Case of India – Focusing more on Human Capital
- India adopted a judicious mix of fiscal and monetary policies to mitigate the negative impact of COVID-19 on the economy.
- For example, the government in 2020 announced the Aatma Nirbhar Bharat Package (ANBP), a special economic and comprehensive package of Rs 20 lakh crores.
- It aimed to encourage business, attract investments along with several relief measures like free food, cash transfers to vulnerable sections, wage increase for MGNREGA workers etc.
- Also, employment provision for migrant workers under the Pradhan Mantri Garib Kalyan Rojgar Abhiyaan, collateral-free lending programme to MSMEs helped rejuvenate demand in the economy.
- The RBI also announced regulatory measures like moratorium on term loans (including agricultural term loans, retail and crop loans) to enhance liquidity support in the economy.
- All these steps combined with previous structural reforms (GST, IBC, UPI, DBT etc.) helped to deal with slowdown due to COVID-19.
How can India enhance its Human Capital?
- The Finance Bill in the upcoming budget must target productivity by legislating human capital and formal job reforms.

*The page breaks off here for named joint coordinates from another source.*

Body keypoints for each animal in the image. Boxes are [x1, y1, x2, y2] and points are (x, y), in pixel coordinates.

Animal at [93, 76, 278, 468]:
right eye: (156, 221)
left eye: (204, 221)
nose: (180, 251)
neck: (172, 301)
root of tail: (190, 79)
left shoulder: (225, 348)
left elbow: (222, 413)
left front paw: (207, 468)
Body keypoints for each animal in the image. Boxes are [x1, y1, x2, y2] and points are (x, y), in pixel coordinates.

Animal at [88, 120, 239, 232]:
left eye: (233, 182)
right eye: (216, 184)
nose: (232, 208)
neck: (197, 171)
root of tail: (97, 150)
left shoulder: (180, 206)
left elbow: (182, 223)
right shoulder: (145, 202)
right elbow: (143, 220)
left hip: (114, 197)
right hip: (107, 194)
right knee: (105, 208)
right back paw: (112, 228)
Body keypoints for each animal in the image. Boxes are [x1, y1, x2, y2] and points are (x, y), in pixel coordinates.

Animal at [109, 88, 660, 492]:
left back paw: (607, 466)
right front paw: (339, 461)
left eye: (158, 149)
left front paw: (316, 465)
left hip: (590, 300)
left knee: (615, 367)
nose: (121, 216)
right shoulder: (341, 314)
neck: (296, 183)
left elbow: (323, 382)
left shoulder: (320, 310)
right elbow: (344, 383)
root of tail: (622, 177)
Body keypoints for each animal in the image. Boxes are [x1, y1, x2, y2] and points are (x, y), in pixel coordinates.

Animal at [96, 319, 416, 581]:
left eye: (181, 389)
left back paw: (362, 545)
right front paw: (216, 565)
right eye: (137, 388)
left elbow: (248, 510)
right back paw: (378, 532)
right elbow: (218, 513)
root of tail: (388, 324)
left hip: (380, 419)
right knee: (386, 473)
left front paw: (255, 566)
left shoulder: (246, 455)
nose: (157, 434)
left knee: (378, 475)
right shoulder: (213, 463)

It can be furthered by following measures:
- Education reforms: The phased implementation path for National Education Policy 2020 should be reduced from 15 years to five years.
- The separate licensing requirements for online degrees should be abolished and all accredited universities should be allowed to launch online learning.

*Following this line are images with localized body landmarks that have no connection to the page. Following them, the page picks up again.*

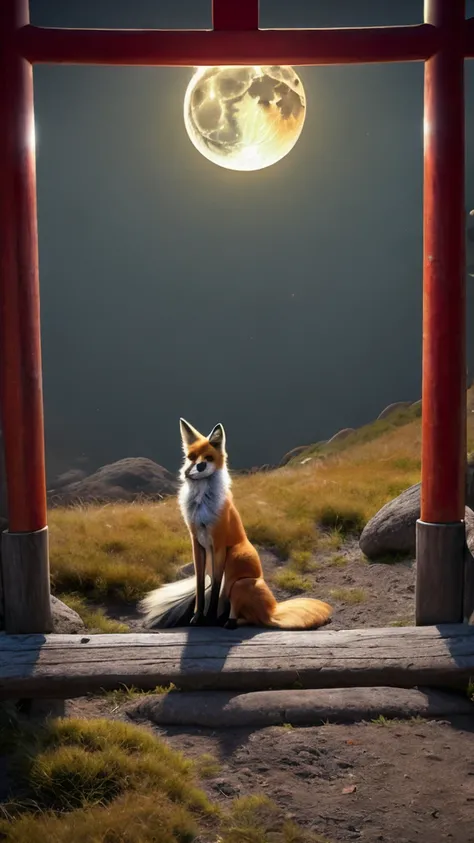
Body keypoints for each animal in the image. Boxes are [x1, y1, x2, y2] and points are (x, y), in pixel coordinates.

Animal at [140, 418, 334, 628]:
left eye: (208, 457)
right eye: (192, 457)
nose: (200, 466)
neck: (202, 505)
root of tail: (272, 609)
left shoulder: (218, 544)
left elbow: (216, 589)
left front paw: (208, 619)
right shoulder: (196, 543)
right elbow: (200, 587)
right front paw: (198, 618)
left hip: (237, 567)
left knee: (241, 614)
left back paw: (225, 621)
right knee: (246, 615)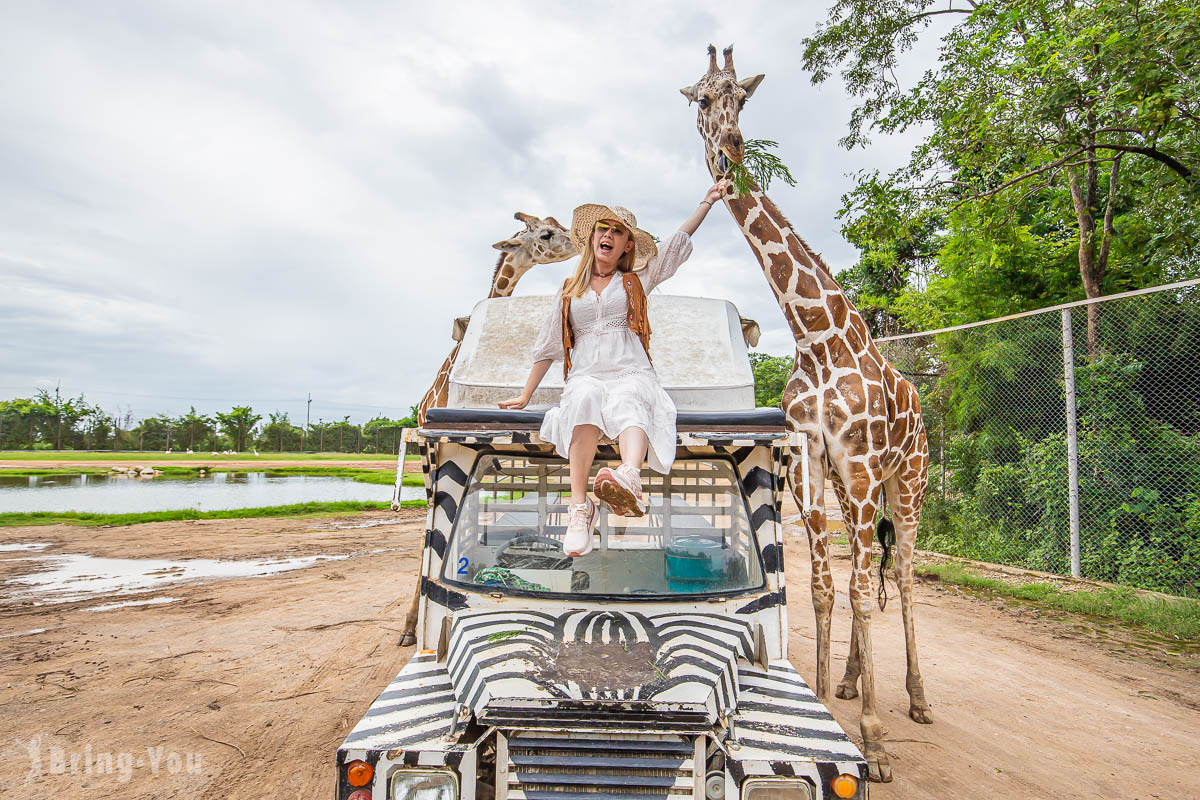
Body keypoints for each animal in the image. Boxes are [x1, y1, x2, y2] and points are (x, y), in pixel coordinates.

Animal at [686, 45, 926, 782]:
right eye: (701, 99)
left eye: (742, 96)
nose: (730, 147)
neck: (816, 335)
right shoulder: (810, 465)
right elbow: (823, 585)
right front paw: (823, 696)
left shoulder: (861, 461)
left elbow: (858, 589)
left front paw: (874, 740)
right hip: (858, 488)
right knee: (860, 571)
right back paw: (849, 681)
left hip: (907, 481)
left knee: (901, 572)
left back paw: (917, 699)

- Apprenticeship reform: India has only 0.5 million apprentices, comprising 11% of the workforce (China has 20 million, Japan 10 million).
- Thus, by allowing all universities to launch degree apprentice courses can help accelerate growth of our apprentices to 10 million.
- Factory reform: The budget should also notify the four labour codes for all central-list industries while appointing a tripartite committee to converge them into one labour code by the next budget.
- Ease of Doing Business (EoDB) reforms: These can be advanced by designating every enterprise’s PAN number as its Universal Enterprise Number.
- The manufacturing employment can be boosted by abolishing the Factories Act which accounts for 8,000 of the 26,000 plus criminal provisions in employer compliance.
- Ease employer related provisions: The budget should also envisage to create a non-profit corporation (like NPCI in payments).
- It will operate an API-driven National Employer Compliance Grid and enable the government to rationalise, digitise and decriminalise employer compliances.
- Link employer incentives with job creation: The budget should link all employer subsidies and tax incentives to high-wage employment creation.
- Employee related reforms: The gap between gross salary and net in-hand salary should be reduced by making employees’ provident fund contributions optional but raising employer PF contributions from the current 12 to 13%.
- Budget should notify announcement to create employee choice in their contributions to health insurance (ESIC or insurance companies) and pensions (EPFO or NPS).
Conclusion
- Owing to India’s democracy being her strength, India needs more structural transformation steered by employment in sectors such as manufacturing and modern services where productivity, value-addition and average incomes are higher.
- Experience and evidence now strongly suggest that strategies focusing on human capital and formal jobs rather than fiscal or monetary policy raises the probability of mass prosperity in the world's most populated nation.
Q1) What is the demographic dividend?
The demographic dividend is the economic growth potential that can result from shifts in a population’s age structure, mainly when the share of the working-age population (15 to 64) is larger than the non-working-age share of the population (14 and younger, and 65 and older).
Q2) Who publishes Human Capital Index?
The Human Capital Index is a report prepared by the World Bank. The Index measures which countries are best in mobilizing the economic and professional potential of its citizens.